Shanghai, China, August 6, 2025 - Shanghai Henlius Biotech, Inc. (2696.HK) announced that the first patient has been dosed in a phase 2 clinical trial (HLX01HLX79-GN201) for the potential first-in-class human sialidase enzyme therapeutic, HLX79 (E-602), in combination with Henlius’ self-developed HANLIKANG (rituximab) in patients with active glomerulonephritis.

End stage renal disease (ESRD), the last stage of chronic kidney disease (CKD), is characterised by near-total loss of kidney function, resulting in the need for renal replacement therapy. Patients face high disease severity, complications, and substantial economic burden due to the costs of treatment^[1]. China accounts for nearly 30% of global ESRD cases, with approximately 3.5 million patients^[2]. Glomerulonephritis can be classified into primary forms (e.g., membranous nephropathy [MN], focal segmental glomerulosclerosis [FSGS]) and secondary forms (e.g., lupus nephritis [LN], anti-neutrophilic cytoplasmic antibodies [ANCA]-associated vasculitis [AAV]), representing the leading cause of ESRD in China^[1].

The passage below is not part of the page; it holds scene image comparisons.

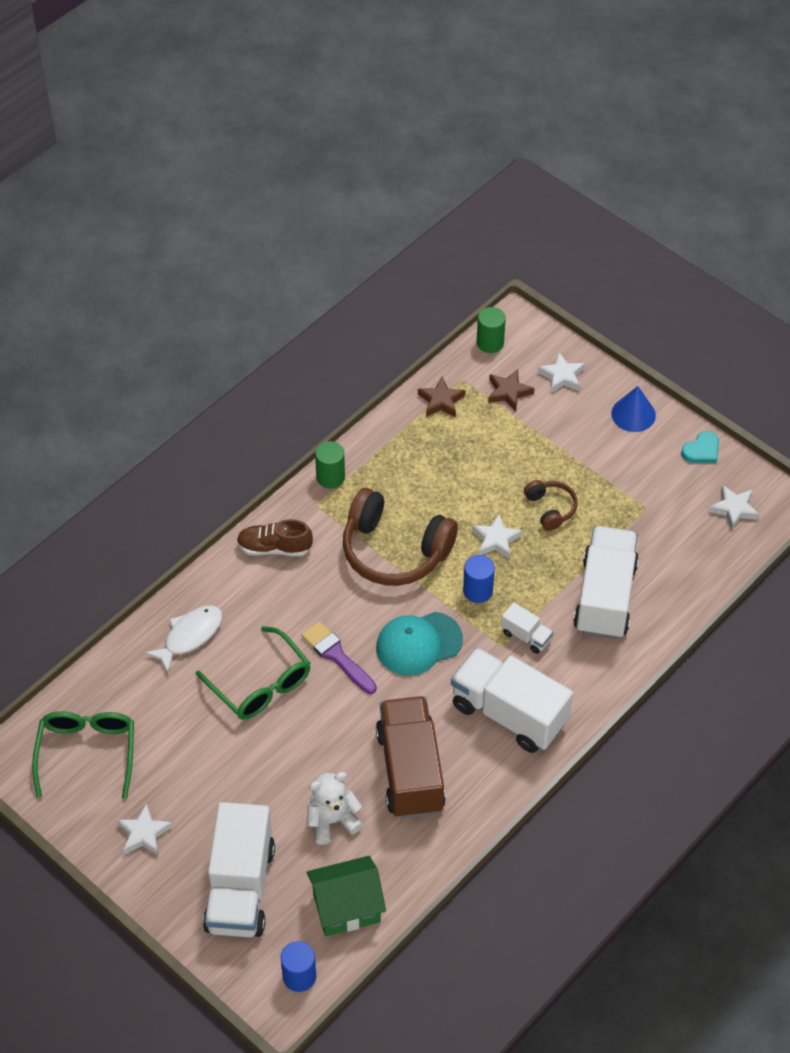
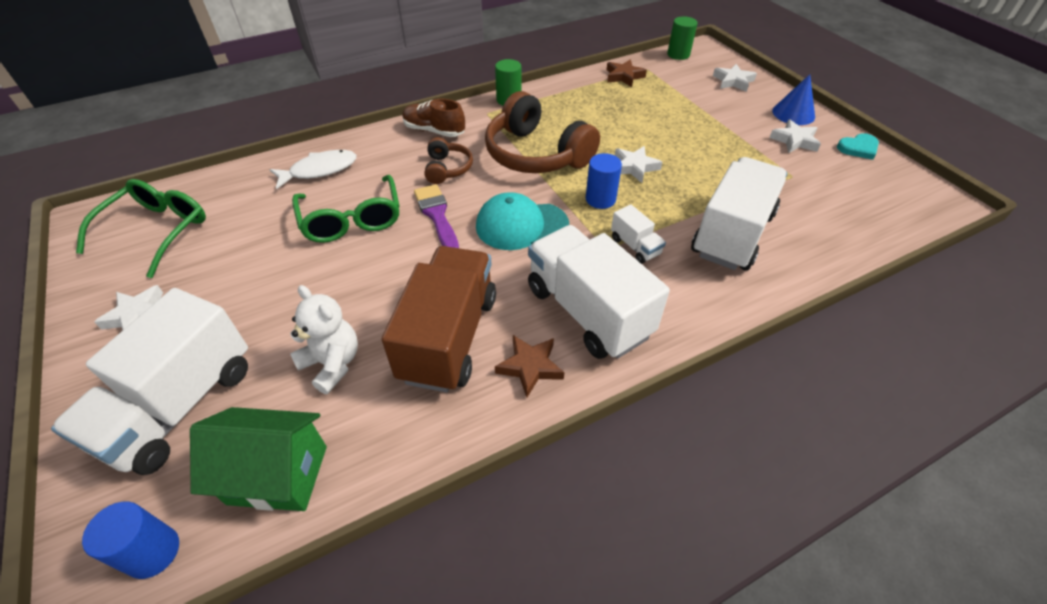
camera: 20 degrees right, 5 degrees down
(332, 821) = (332, 363): white teddy bear -> white teddy bear turned 45 degrees clockwise
(508, 392) = (683, 82): brown star -> brown star (530, 367)
(550, 508) = (696, 157): brown headphones -> brown headphones (447, 169)
(734, 509) = (889, 196): white star -> white star (794, 140)

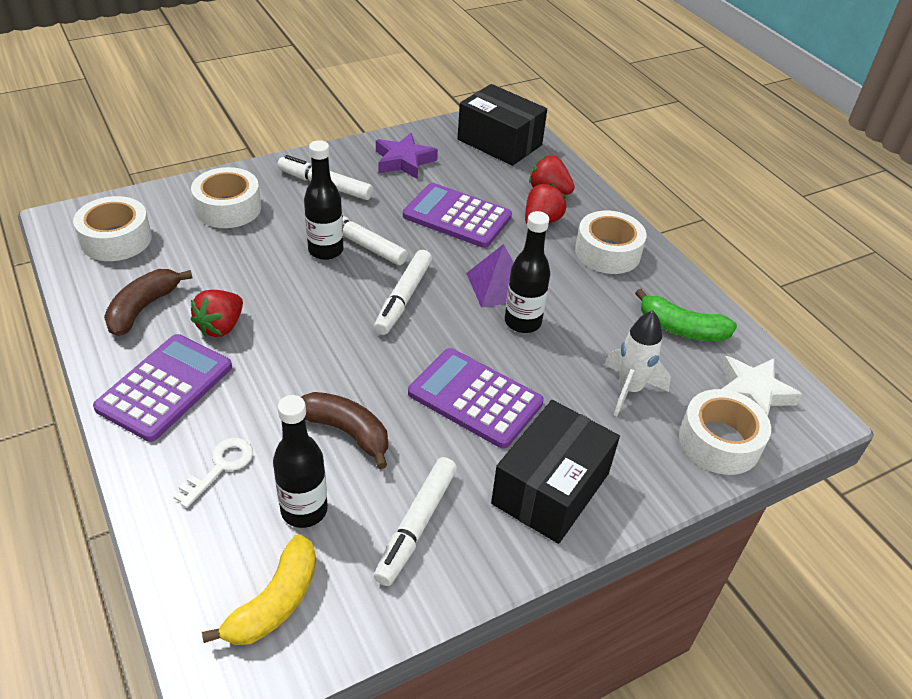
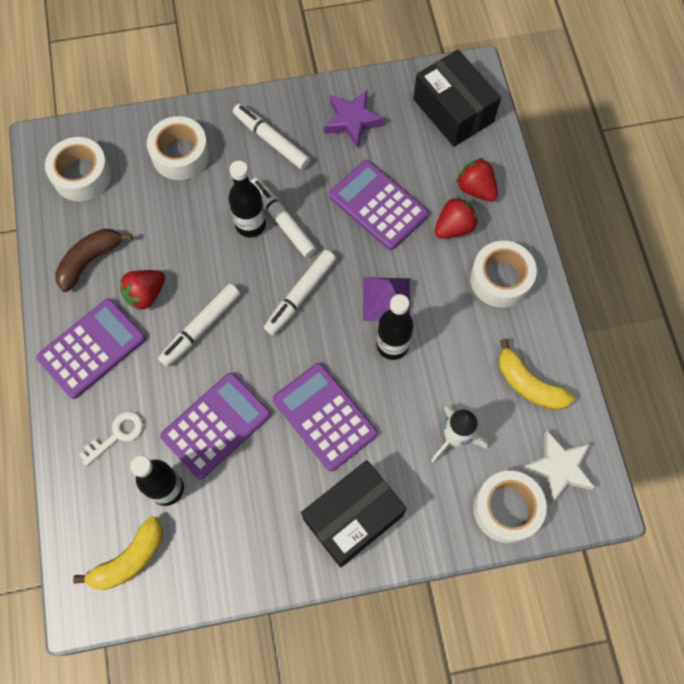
camera: 20 degrees right, 25 degrees up
(347, 432) = (216, 425): brown banana -> purple calculator
(417, 525) = (243, 523): white marker -> white marker (201, 327)
(681, 329) = (528, 384): green banana -> yellow banana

HANLIKANG, approved in China for the treatment of non-Hodgkin’s lymphoma, chronic lymphocytic leukemia, and rheumatoid arthritis, remains the only rituximab approved for an autoimmune indication in China. Depleting B cells with targeted antibodies such as rituximab (anti-CD20 mAb), has been approved in multiple markets for the treatment of glomerulonephritis. However, many patients have inadequate response to these drugs. Glyco-immunology provides a new approach to treating autoimmunity by degrading immune-inhibitory sialoglycan sugar molecules that help pathogenic immune cells evade immune clearance to enhance their depletion and restore immune balance.

HLX79 is a potential first-in-class human sialidase enzyme therapeutic developed based on Palleon’s EAGLE glycan editing platform and licensed in China by Henlius from Palleon. HLX79 degrades sialic acid, enhancing the clearance of two highly pathogenic immune cell populations in autoimmunity: autoreactive memory B cells, which drive inflammation, and M2-like macrophages, which promote fibrosis and organ damage. Preclinical studies of HLX79 in combination with rituximab demonstrate improved outcomes versus rituximab alone without the risk of cytokine release syndrome (CRS) or immune effector cell associated neurotoxicity syndrome (ICANS) associated with CAR T and T cell engagers. HLX79 has demonstrated a favourable safety profile with no dose-limiting toxicities in human clinical trials. It is expected that the combination of HANLIKANG and HLX79 will benefit patients with active glomerulonephritis.

Moving forward, Henlius will continue to focus on unmet clinical needs by fully leveraging its integrated platform advantages in antibody-based drugs, expanding disease areas, accelerating the development of differentiated molecules, and bringing more high-quality, affordable innovative therapies to patients worldwide.

Reference

[1] 中华医学会肾脏病学分会专家组. 利妥昔单抗在肾小球肾炎中应用的专家共识[J]. 中华肾脏病杂志, 2022, 38(2):151-160. 
[2] IQVIA《中国终末期肾病白皮书》

About HLX01HLX79-GN201

This study is a double-blind, randomized, controlled, multicenter, Phase 2 study to evaluate the efficacy, safety, and tolerability of HLX79 in combination with HANLIKANG compared with placebo in patients with active glomerulonephritis (lupus nephritis (LN) and membranous nephropathy (MN)). The study includes two parts. Part 1 of the study is the dose escalation period. Eligible subjects will receive HLX79 (10 mg/kg, 20 mg/kg, or 30 mg/kg) or placebo combined with HANLIKANG (375 mg/m²) once a week. The primary objective is to evaluate the safety and tolerability of HLX79 in combination with HANLIKANG, and placebo in combination with HANLIKANG for glomerulonephritis. Part 2 of the study is the preliminary efficacy exploration period. Eligible subjects will receive HLX79 (high dose/low dose) combined with HANLIKANG (375 mg/m²), HLX79 placebo combined with HANLIKANG, or HLX79 placebo combined with HANLIKANG placebo once a  week at a ratio of 2:2:1:1. The primary objective of part 2 is to evaluate the clinical efficacy of HLX79 in combination with HANLIKANG, placebo in combination with HANLIKANG, as well as placebo alone, in subjects with glomerulonephritis on the basis of standard treatment. The secondary objectives include other clinical efficacy, safety, tolerability, pharmacokinetic (PK) characteristics, and immunogenicity. The exploratory objective is to evaluate the dynamic changes of potential biomarkers.